Student housing, il Mur supera il target Pnrr: 63.200 nuovi posti letto
Più della metà sono già realizzati, altri 30mila arriveranno nel 2027. Esaurite le risorse del fondo da 600 milioni di Cdp
Il target Pnrr dei 60mila nuovi posti letto universitari è stato superato. Il ministero dell’Università e della Ricerca ha comunicato l’attivazione di oltre 63.200 posti attraverso il piano housing, circa 3.200 in più rispetto all’obiettivo fissato dal Pnrr. La quota eccedente sarà finanziata con risorse nazionali messe a disposizione dallo stesso Mur.
Una prima parte degli alloggi è già attiva: 33mila posti letto sono già stati realizzati e saranno accessibili agli studenti attraverso gli enti regionali per il diritto allo studio
o secondo i criteri previsti dai gestori delle residenze. Per gli ulteriori circa 30mila, Cdp ha invece completato la sottoscrizione degli atti d’obbligo. I nuovi alloggi saranno disponibili nel corso del 2027.
«È il risultato di un lavoro enorme, costruito insieme al commissario straordinario Manuela Manenti, e alla collaborazione tra istituzioni, soggetti pubblici e privati che hanno scelto di investire nell’housing universitario», ha commentato la ministra Anna Maria Bernini, mettendo in relazione il risultato con il tema del diritto allo studio e con la possibilità per gli studenti di scegliere l’università indipendentemente dal costo dell’abitare. «Uno sforzo straordinario che ha consentito di invertire un paradigma: passare dalla realizzazione di 40 mila posti letto in 20 anni, a 60 mila in tre; da 2 mila posti letto l’anno a 20 mila», ha proseguito la ministra.
Il programma interviene anche sulle condizioni di accesso. Almeno il 30% dei nuovi posti deve essere riservato agli studenti capaci e meritevoli privi di mezzi, individuati attraverso le graduatorie degli enti per il diritto allo studio; per gli altri sono previste tariffe inferiori di almeno il 15% rispetto ai valori medi di mercato. Dei 60mila posti finanziati con le risorse Pnrr, almeno il 40% è inoltre destinato alle regioni del Mezzogiorno.

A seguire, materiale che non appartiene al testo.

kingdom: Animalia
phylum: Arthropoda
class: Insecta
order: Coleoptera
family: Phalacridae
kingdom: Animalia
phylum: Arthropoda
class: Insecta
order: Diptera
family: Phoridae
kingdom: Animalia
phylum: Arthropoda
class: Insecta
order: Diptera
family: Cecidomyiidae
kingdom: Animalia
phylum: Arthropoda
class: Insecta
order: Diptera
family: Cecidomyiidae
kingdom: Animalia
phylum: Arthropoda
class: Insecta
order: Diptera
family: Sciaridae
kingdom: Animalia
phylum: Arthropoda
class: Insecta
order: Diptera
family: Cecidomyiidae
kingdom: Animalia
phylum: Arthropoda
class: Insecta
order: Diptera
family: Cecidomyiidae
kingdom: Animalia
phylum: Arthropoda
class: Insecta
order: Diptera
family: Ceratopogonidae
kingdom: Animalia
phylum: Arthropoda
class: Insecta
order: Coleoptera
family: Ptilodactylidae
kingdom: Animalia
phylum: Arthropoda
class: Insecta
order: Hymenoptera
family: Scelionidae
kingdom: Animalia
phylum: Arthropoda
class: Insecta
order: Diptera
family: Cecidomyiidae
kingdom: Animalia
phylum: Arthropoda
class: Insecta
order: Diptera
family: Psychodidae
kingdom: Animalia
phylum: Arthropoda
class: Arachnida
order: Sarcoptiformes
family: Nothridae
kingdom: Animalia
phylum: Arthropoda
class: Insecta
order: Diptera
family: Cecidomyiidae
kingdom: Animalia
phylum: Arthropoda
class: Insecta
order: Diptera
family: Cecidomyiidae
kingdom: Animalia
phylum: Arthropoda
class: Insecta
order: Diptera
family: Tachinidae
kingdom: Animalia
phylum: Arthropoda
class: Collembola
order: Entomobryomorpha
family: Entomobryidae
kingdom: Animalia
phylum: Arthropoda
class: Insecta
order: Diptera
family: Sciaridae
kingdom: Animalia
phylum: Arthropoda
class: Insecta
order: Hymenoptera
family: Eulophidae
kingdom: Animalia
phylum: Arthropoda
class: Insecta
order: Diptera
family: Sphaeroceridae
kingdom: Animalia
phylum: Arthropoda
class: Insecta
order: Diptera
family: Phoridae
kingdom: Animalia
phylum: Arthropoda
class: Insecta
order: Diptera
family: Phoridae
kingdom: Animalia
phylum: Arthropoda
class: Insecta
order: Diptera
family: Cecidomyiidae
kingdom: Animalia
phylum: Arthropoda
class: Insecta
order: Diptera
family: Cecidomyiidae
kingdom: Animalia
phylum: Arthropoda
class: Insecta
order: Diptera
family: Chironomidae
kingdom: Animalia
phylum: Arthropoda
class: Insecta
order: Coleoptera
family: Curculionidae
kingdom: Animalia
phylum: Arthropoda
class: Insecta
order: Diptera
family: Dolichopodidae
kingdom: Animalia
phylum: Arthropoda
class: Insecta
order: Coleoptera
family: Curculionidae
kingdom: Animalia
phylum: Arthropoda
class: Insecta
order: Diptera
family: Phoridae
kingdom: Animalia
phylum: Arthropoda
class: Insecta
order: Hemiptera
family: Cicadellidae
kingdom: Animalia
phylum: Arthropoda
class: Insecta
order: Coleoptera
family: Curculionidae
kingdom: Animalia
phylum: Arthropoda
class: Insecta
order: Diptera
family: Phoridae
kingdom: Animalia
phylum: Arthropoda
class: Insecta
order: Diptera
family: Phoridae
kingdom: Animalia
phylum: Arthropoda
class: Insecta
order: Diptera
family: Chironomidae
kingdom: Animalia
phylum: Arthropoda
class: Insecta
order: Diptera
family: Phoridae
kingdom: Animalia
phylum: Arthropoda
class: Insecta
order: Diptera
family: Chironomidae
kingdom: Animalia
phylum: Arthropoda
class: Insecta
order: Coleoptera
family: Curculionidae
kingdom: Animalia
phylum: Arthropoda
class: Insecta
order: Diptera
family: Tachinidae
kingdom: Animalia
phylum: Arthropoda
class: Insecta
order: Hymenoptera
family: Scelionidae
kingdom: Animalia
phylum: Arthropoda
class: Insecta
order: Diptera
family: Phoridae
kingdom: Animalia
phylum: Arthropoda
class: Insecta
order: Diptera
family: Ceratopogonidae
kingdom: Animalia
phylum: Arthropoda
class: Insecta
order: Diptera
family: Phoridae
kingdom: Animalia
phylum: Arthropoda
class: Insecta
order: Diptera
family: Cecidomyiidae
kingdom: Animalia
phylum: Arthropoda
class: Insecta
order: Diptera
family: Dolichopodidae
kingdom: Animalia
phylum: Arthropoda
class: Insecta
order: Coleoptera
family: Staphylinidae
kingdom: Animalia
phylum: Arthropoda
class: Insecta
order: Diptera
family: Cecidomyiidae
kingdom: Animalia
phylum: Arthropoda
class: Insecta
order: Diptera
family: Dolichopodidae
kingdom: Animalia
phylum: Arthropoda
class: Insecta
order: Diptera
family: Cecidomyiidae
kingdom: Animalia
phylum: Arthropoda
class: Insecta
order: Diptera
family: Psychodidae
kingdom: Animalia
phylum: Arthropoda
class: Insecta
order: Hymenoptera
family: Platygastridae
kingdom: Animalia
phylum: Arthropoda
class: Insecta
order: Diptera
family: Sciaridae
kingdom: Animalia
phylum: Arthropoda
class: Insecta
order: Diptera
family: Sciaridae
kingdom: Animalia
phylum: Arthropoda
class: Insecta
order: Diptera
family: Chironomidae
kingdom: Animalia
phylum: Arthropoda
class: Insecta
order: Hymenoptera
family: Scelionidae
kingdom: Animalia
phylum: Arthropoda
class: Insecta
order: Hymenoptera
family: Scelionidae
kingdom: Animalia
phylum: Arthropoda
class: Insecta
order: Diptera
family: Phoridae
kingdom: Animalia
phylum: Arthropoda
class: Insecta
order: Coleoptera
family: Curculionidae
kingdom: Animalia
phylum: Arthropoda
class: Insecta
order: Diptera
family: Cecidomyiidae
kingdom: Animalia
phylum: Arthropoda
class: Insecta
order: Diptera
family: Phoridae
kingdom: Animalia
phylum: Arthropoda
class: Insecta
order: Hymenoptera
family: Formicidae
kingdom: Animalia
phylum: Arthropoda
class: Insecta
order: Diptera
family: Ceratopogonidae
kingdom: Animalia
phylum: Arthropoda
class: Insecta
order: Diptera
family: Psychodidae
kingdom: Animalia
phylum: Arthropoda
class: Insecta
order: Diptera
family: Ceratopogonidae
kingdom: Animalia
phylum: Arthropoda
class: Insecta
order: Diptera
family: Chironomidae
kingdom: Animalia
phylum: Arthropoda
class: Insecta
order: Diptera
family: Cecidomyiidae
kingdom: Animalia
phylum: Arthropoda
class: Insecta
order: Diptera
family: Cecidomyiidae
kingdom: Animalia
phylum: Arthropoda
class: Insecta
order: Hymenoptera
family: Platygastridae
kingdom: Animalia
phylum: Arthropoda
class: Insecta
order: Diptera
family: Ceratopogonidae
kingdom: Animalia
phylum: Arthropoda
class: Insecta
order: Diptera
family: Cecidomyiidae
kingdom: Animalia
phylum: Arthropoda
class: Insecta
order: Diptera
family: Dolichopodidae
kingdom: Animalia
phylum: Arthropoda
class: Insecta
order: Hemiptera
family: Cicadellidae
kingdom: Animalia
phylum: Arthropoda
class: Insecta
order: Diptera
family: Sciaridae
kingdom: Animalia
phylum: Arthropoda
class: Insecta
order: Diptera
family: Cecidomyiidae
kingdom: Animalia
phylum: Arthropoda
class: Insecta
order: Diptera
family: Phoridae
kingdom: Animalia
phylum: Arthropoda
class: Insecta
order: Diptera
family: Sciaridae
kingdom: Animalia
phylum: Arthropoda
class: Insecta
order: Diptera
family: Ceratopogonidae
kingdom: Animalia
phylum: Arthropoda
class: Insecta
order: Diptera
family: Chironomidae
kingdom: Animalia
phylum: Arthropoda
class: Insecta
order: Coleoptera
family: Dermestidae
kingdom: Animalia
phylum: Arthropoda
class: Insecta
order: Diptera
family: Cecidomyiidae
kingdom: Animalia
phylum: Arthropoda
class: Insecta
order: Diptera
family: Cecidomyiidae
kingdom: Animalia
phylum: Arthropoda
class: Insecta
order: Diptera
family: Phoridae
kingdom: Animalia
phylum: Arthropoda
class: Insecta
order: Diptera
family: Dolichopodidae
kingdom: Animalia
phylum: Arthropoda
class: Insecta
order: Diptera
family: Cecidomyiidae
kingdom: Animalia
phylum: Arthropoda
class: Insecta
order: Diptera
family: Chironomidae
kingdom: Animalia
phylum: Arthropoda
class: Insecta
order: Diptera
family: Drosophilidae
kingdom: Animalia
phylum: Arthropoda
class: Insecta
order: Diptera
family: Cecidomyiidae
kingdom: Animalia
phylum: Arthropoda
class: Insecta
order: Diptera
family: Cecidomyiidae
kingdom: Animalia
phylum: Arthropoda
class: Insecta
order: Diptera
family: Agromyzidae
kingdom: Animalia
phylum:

Un percorso avviato nel febbraio 2024 con il primo bando e proseguito l’anno successivo con l’introduzione dello Student housing fund. A gennaio 2026 Cdp ha pubblicato un nuovo avviso per la concessione di contributi a fondo perduto destinati a soggetti pubblici e privati, con una dotazione iniziale di circa 600 milioni di euro finanziati da Next Generation EU.
Proprio in questi giorni la stessa Cdp ha reso noto che la dotazione disponibile è stata integralmente impegnata.
Il raggiungimento dell’obiettivo rappresenta un passo importante, ma il fabbisogno resta ancora elevato. Oggi in Italia l’offerta è stimata in circa 85mila posti letto negli studentati e, come visto, è destinata a crescere anche grazie agli ulteriori 30mila posti. Anche con questo incremento, tuttavia, il divario rispetto alla domanda rimane significativo, con un fabbisogno non soddisfatto stimato in circa 200mila posti letto.
La nuova fase dell’housing universitario diventa intanto tangibile anche nei progetti. Proprio con l’avvio dell’anno accademico 2026-2027
apre in questi giorni a Milano lo studentato ricavato dall’ ex Villaggio Olimpico di Scalo di Porta Romana, utilizzato pochi mesi fa dagli atleti di Milano Cortina e riconvertito in una residenza da circa 1.700 posti letto, la più grande in edilizia convenzionata in Italia.
L’operazione aveva assunto la configurazione attuale già nel 2024, con il coinvolgimento del Fondo nazionale abitare sociale (Fnas) di Cdp real asset, che aveva consentito di triplicare la quota di posti a tariffa agevolata, passata da 150 a 450 unità.